▶ **Extrait choisi**:
---
Les classes moyennes ont été parmi les populations les plus exposées, depuis trois ans, aux dernières crises qui ont affecté la France et les ont soumises à un effet train fantôme dont nous ne sommes pas encore sortis : crise sanitaire, crise sociale, inflation, émeutes urbaines… Face à cet enchaînement de tensions, de stress et de chocs, la question de leur effacement se pose effectivement plus que jamais. Ne sont-elles pas appelées à se prolétariser petit à petit pour ne faire qu’un avec les classes populaires ? Ou à se replier sur elles-mêmes dans une abstention à la fois électorale – déjà inquiétante – et culturelle, finissant par les rendre insignifiantes dans la société française ? Ou à se retrancher dans une forteresse mentale, un individualisme de survie qui finirait par les dissoudre en tant que groupe social ?
---
▶ **Consignes**:
1 > Expliquez en une à trois phrases pourquoi, d'après l'extrait sur les classes moyennes, la question de leur effacement se pose plus que jamais.
2 > Recopiez le passage de l'extrait sur les classes moyennes qui va de « Les classes moyennes » jusqu'à « groupe social ? » inclus.

▶ **Données extraites**:
---
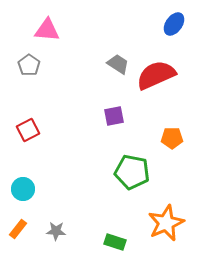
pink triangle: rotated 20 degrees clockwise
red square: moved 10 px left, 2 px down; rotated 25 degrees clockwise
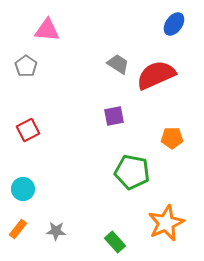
gray pentagon: moved 3 px left, 1 px down
green rectangle: rotated 30 degrees clockwise
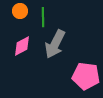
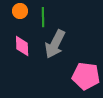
pink diamond: rotated 65 degrees counterclockwise
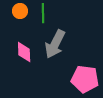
green line: moved 4 px up
pink diamond: moved 2 px right, 6 px down
pink pentagon: moved 1 px left, 3 px down
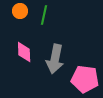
green line: moved 1 px right, 2 px down; rotated 12 degrees clockwise
gray arrow: moved 15 px down; rotated 16 degrees counterclockwise
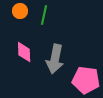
pink pentagon: moved 1 px right, 1 px down
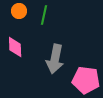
orange circle: moved 1 px left
pink diamond: moved 9 px left, 5 px up
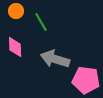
orange circle: moved 3 px left
green line: moved 3 px left, 7 px down; rotated 42 degrees counterclockwise
gray arrow: rotated 96 degrees clockwise
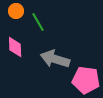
green line: moved 3 px left
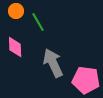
gray arrow: moved 2 px left, 4 px down; rotated 48 degrees clockwise
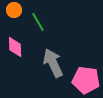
orange circle: moved 2 px left, 1 px up
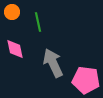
orange circle: moved 2 px left, 2 px down
green line: rotated 18 degrees clockwise
pink diamond: moved 2 px down; rotated 10 degrees counterclockwise
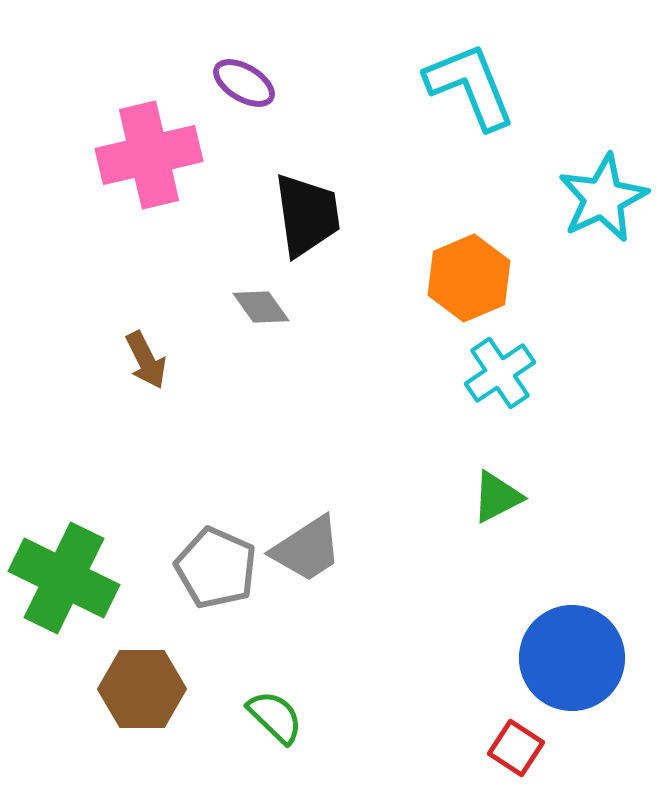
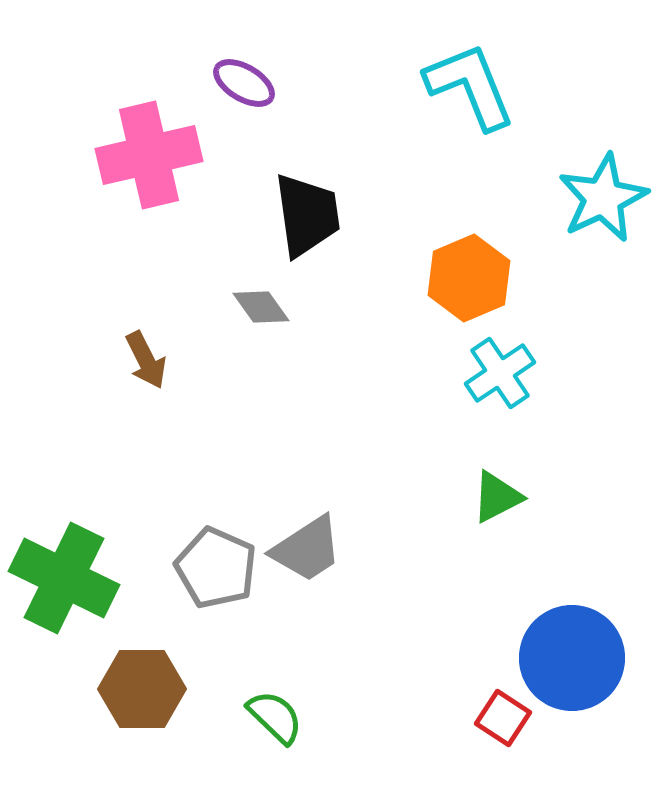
red square: moved 13 px left, 30 px up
---
▶ **Réponses attendues**:
1 > Depuis trois ans, les classes moyennes ont été parmi les populations les plus exposées aux crises qui ont touché la France : crise sanitaire, crise sociale, inflation et émeutes urbaines. Cet enchaînement de tensions, de stress et de chocs rend la question de leur effacement plus pressante que jamais.

2 >
Les classes moyennes ont été parmi les populations les plus exposées, depuis trois ans, aux dernières crises qui ont affecté la France et les ont soumises à un effet train fantôme dont nous ne sommes pas encore sortis : crise sanitaire, crise sociale, inflation, émeutes urbaines… Face à cet enchaînement de tensions, de stress et de chocs, la question de leur effacement se pose effectivement plus que jamais. Ne sont-elles pas appelées à se prolétariser petit à petit pour ne faire qu’un avec les classes populaires ? Ou à se replier sur elles-mêmes dans une abstention à la fois électorale – déjà inquiétante – et culturelle, finissant par les rendre insignifiantes dans la société française ? Ou à se retrancher dans une forteresse mentale, un individualisme de survie qui finirait par les dissoudre en tant que groupe social ?